On the **pre-cutoff** sample:

```stata
use outputs/panel_pre, clear
reghdfe outcome c.mu_hat##c.lap, absorb(entity_num period_num) cluster(entity_num)
```

The coefficient on `c.mu_hat#c.lap` is beta_3. The test is one-sided for
beta_3 > 0: if the t-statistic is positive, p_one_sided = p_two_sided / 2; if
it is nonpositive, p_one_sided = 1 - p_two_sided / 2. Record singletons and
any omitted (collinear) coefficients reported by reghdfe and include them in
the report; export every coefficient table with esttab.

## Step 5: post-cutoff placebo

On the post-cutoff sample alone, re-estimate the Step 3 and Step 4
regressions. Expected under the memorization mechanism: LAP collapsed toward
zero (already checked in Step 2) and beta_3 indistinguishable from zero. The
placebo passes when the one-sided p-value for beta_3 > 0 exceeds 0.10. A
surviving beta_3 > 0 post-cutoff indicates the recall measure is proxying for
something other than memorization — report this as a failed placebo.

## Final report

Write `results/REPORT.md`, and save every regression's coefficient table to
CSV in `results/` (the report must quote these files, not memory):

1. Sample description: N pre/post cutoff, entities, period, rows dropped in
   validation and by the estimator.
2. LAP distribution table, pre vs post cutoff.
3. Validation table: pooled / high-LAP / low-LAP theta with t-stats.
4. Detection table: beta_1, beta_2, beta_3 with t-stats on the pre-cutoff
   sample, one-sided p-value for beta_3 > 0.
5. Placebo table: post-cutoff beta_3.
6. A one-paragraph verdict using exactly this decision rule (all on the
   pre-cutoff detection coefficient):
   - Contamination detected: beta_3 > 0 (one-sided p < 0.05) with the
     validation pattern present and the placebo passing.
   - No evidence of contamination: beta_3 indistinguishable from zero with
     LAP showing meaningful variation (otherwise report "underpowered").
   - Mixed/invalid: validation fails or placebo fails — explain which.

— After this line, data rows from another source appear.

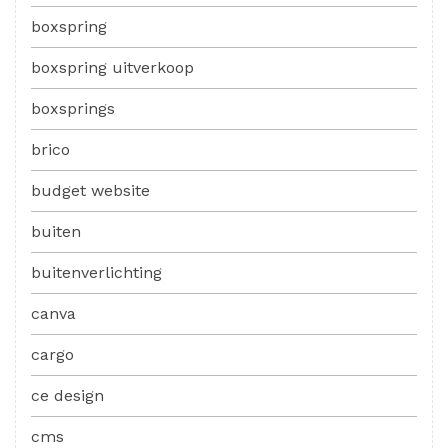
boxspring
boxspring uitverkoop
boxsprings
brico
budget website
buiten
buitenverlichting
canva
cargo
ce design
cms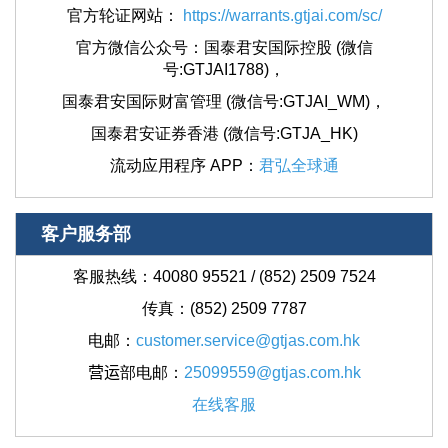
官方轮证网站
：
https://warrants.gtjai.com/sc/
官方微信公众号：国泰君安国际控股 (微信
号:GTJAI1788)，
国泰君安国际财富管理 (微信号:GTJAI_WM)，
国泰君安证券香港 (微信号:GTJA_HK)
流动应用程序 APP：
君弘全球通
客户服务部
客服热线：40080 95521 / (852) 2509 7524
传真：(852) 2509 7787
电邮：
customer.service@gtjas.com.hk
营运
部电邮：
25099559@gtjas.com.hk
在线客服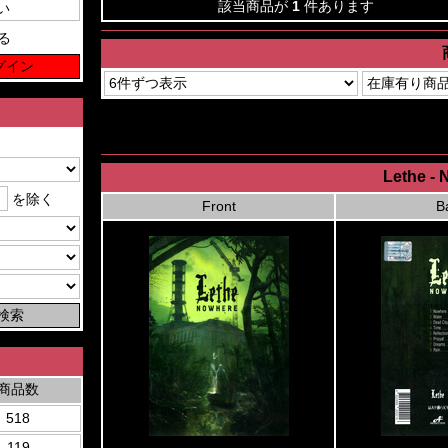
該当商品が
1
件あります
る
Lethe -
を除く
Front
B
商品数
518
119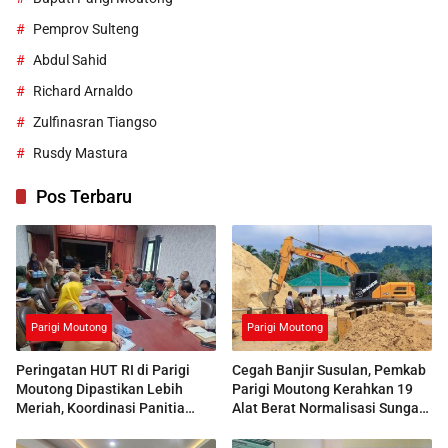
Pemprov Sulteng
Abdul Sahid
Richard Arnaldo
Zulfinasran Tiangso
Rusdy Mastura
Pos Terbaru
Parigi Moutong
Parigi Moutong
Peringatan HUT RI di Parigi
Cegah Banjir Susulan, Pemkab
Moutong Dipastikan Lebih
Parigi Moutong Kerahkan 19
Meriah, Koordinasi Panitia
Alat Berat Normalisasi Sungai
Dimatangkan
Air Panas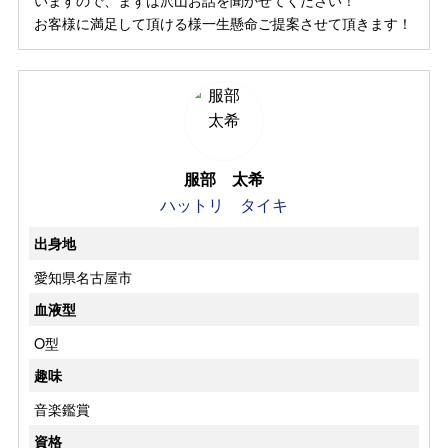
お客様に満足して頂ける様一生懸命ご提案させて頂きます！
服部 太希
ハットリ タイキ
出身地
愛知県名古屋市
血液型
O型
趣味
音楽鑑賞
資格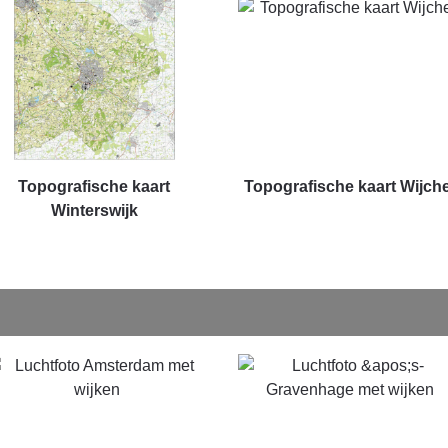
Topografische kaart
Topografische kaart Wijch
Winterswijk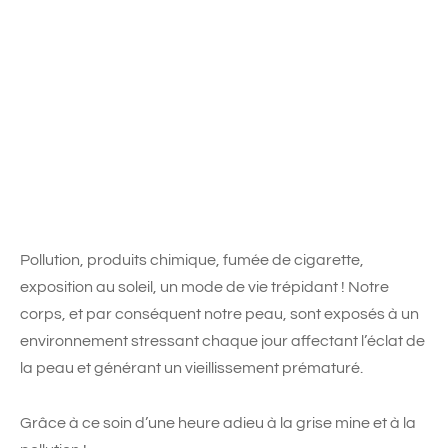
Pollution, produits chimique, fumée de cigarette,
exposition au soleil, un mode de vie trépidant ! Notre
corps, et par conséquent notre peau, sont exposés à un
environnement stressant chaque jour affectant l’éclat de
la peau et générant un vieillissement prématuré.
Grâce à ce soin d’une heure adieu à la grise mine et à la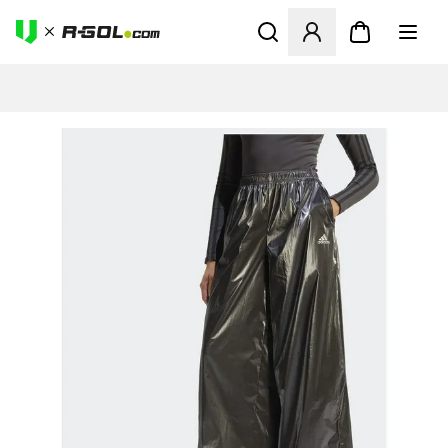
Odpre Modal za prijavo ali vp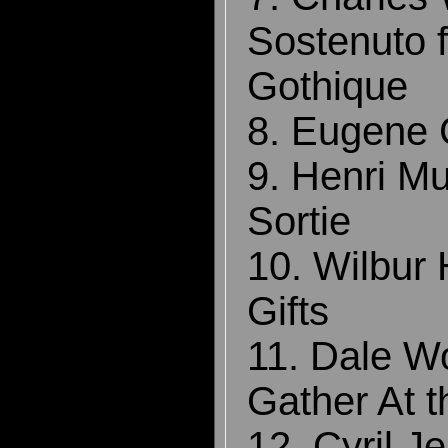
Sostenuto 
Gothique
8. Eugene 
9. Henri Mu
Sortie
10. Wilbur 
Gifts
11. Dale W
Gather At t
12. Cyril J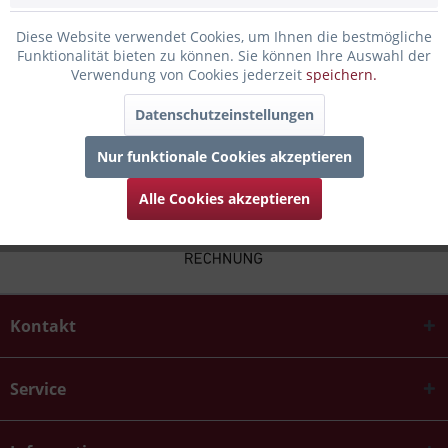
Infos zum Hersteller
Diese Website verwendet Cookies, um Ihnen die bestmögliche
Folgende Infos zum Hersteller sind verfübar......
mehr
Funktionalität bieten zu können. Sie können Ihre Auswahl der
Verwendung von Cookies jederzeit
speichern.
Kunden kauften auch
Datenschutzeinstellungen
Nur funktionale Cookies akzeptieren
Alle Cookies akzeptieren
Kontakt
Service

If contamination is detected, recommend restricting backtests to data after
the model's training cutoff. Do not recommend prompt-level fixes (masking,
"ignore future information") as a remedy: their effectiveness must be
re-verified by rerunning this test.

## Notes for Claude

- Run LLM queries concurrently but respect the backend's rate limits; default
  to 8 concurrent requests for APIs, batch inference for vLLM.
- All randomness fixed: temperature 0, fixed seed for any sampling fallback.
- Derived parquet files must be reproducible from the raw JSONL by a single
  deterministic processing script; keep that script in the repo.
- If the user's panel is a single time series (one entity), drop entity fixed
  effects, use Newey--West standard errors (Stata `newey`), and warn that
  power is limited. With few entities (< ~20 clusters), warn that
  cluster-robust inference is unreliable.